### What is needed
Copy nothing from the entries below except the lines from the one containing "(usegerberattributes yes)" through the one containing "(plotfptext yes)", and copy those exactly.

### Data under study
Start of Block

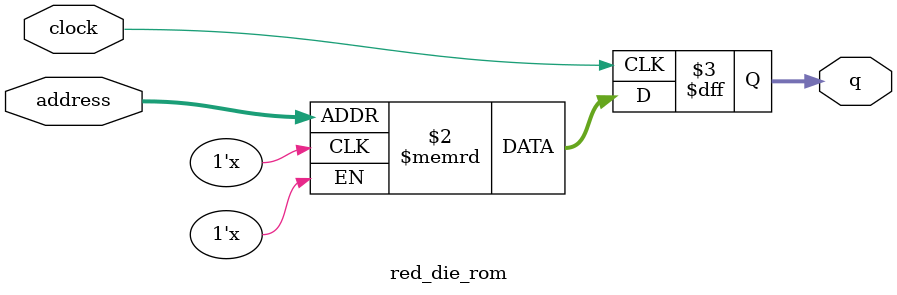
<source format=sv>
module red_die_rom (
	input logic clock,
	input logic [14:0] address,
	output logic [3:0] q
);

logic [3:0] memory [0:25599] /* synthesis ram_init_file = "./red_die/red_die.mif" */;

always_ff @ (posedge clock) begin
	q <= memory[address];
end

endmodule

</source>
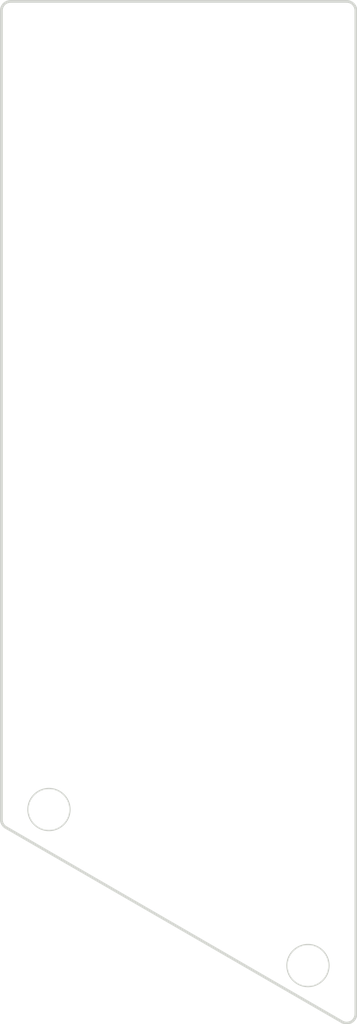
<source format=kicad_pcb>


(kicad_pcb
  (version 20240108)
  (generator "ergogen")
  (generator_version "4.1.0")
  (general
    (thickness 1.6)
    (legacy_teardrops no)
  )
  (paper "A3")
  (title_block
    (title "controller_overlay")
    (date "2025-03-05")
    (rev "0.2")
    (company "ceoloide")
  )

  (layers
    (0 "F.Cu" signal)
    (31 "B.Cu" signal)
    (32 "B.Adhes" user "B.Adhesive")
    (33 "F.Adhes" user "F.Adhesive")
    (34 "B.Paste" user)
    (35 "F.Paste" user)
    (36 "B.SilkS" user "B.Silkscreen")
    (37 "F.SilkS" user "F.Silkscreen")
    (38 "B.Mask" user)
    (39 "F.Mask" user)
    (40 "Dwgs.User" user "User.Drawings")
    (41 "Cmts.User" user "User.Comments")
    (42 "Eco1.User" user "User.Eco1")
    (43 "Eco2.User" user "User.Eco2")
    (44 "Edge.Cuts" user)
    (45 "Margin" user)
    (46 "B.CrtYd" user "B.Courtyard")
    (47 "F.CrtYd" user "F.Courtyard")
    (48 "B.Fab" user)
    (49 "F.Fab" user)
  )

  (setup
    (pad_to_mask_clearance 0.05)
    (allow_soldermask_bridges_in_footprints no)
    (pcbplotparams
      (layerselection 0x00010fc_ffffffff)
      (plot_on_all_layers_selection 0x0000000_00000000)
      (disableapertmacros no)
      (usegerberextensions no)
      (usegerberattributes yes)
      (usegerberadvancedattributes yes)
      (creategerberjobfile yes)
      (dashed_line_dash_ratio 12.000000)
      (dashed_line_gap_ratio 3.000000)
      (svgprecision 4)
      (plotframeref no)
      (viasonmask no)
      (mode 1)
      (useauxorigin no)
      (hpglpennumber 1)
      (hpglpenspeed 20)
      (hpglpendiameter 15.000000)
      (pdf_front_fp_property_popups yes)
      (pdf_back_fp_property_popups yes)
      (dxfpolygonmode yes)
      (dxfimperialunits yes)
      (dxfusepcbnewfont yes)
      (psnegative no)
      (psa4output no)
      (plotreference yes)
      (plotvalue yes)
      (plotfptext yes)
      (plotinvisibletext no)
      (sketchpadsonfab no)
      (subtractmaskfromsilk no)
      (outputformat 1)
      (mirror no)
      (drillshape 1)
      (scaleselection 1)
      (outputdirectory "")
    )
  )

  (net 0 "")

  
  (footprint "ceoloide:mounting_hole_npth" (layer "F.Cu") (at 204.927 100.4385 0))
  

  (footprint "ceoloide:mounting_hole_npth" (layer "F.Cu") (at 218.969 108.8825 0))
  
  (gr_line (start 202.348 100.97815269366967) (end 202.348 57.2025) (layer Edge.Cuts) (stroke (width 0.15) (type default)))
(gr_line (start 202.848 56.7025) (end 221.068 56.7025) (layer Edge.Cuts) (stroke (width 0.15) (type default)))
(gr_line (start 221.568 57.2025) (end 221.568 111.49747459811555) (layer Edge.Cuts) (stroke (width 0.15) (type default)))
(gr_line (start 220.81799999999996 111.93048729811554) (end 202.598 101.41116539366968) (layer Edge.Cuts) (stroke (width 0.15) (type default)))
(gr_arc (start 202.848 56.7025) (mid 202.4944466 56.8489466) (end 202.348 57.2025) (layer Edge.Cuts) (stroke (width 0.15) (type default)))
(gr_arc (start 221.568 57.2025) (mid 221.42155340000002 56.8489466) (end 221.068 56.7025) (layer Edge.Cuts) (stroke (width 0.15) (type default)))
(gr_arc (start 220.818 111.93048729811555) (mid 221.318 111.93048729811555) (end 221.568 111.49747459811555) (layer Edge.Cuts) (stroke (width 0.15) (type default)))
(gr_arc (start 202.348 100.97815269366967) (mid 202.4149873 101.22815269366967) (end 202.598 101.41116539366968) (layer Edge.Cuts) (stroke (width 0.15) (type default)))
(gr_circle (center 204.927 100.4385) (end 206.027 100.4385) (layer Edge.Cuts) (stroke (width 0.15) (type default)) (fill none))
(gr_circle (center 218.969 108.8825) (end 220.069 108.8825) (layer Edge.Cuts) (stroke (width 0.15) (type default)) (fill none))

)


</source>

End of Block

### Worked solution
      (usegerberattributes yes)
      (usegerberadvancedattributes yes)
      (creategerberjobfile yes)
      (dashed_line_dash_ratio 12.000000)
      (dashed_line_gap_ratio 3.000000)
      (svgprecision 4)
      (plotframeref no)
      (viasonmask no)
      (mode 1)
      (useauxorigin no)
      (hpglpennumber 1)
      (hpglpenspeed 20)
      (hpglpendiameter 15.000000)
      (pdf_front_fp_property_popups yes)
      (pdf_back_fp_property_popups yes)
      (dxfpolygonmode yes)
      (dxfimperialunits yes)
      (dxfusepcbnewfont yes)
      (psnegative no)
      (psa4output no)
      (plotreference yes)
      (plotvalue yes)
      (plotfptext yes)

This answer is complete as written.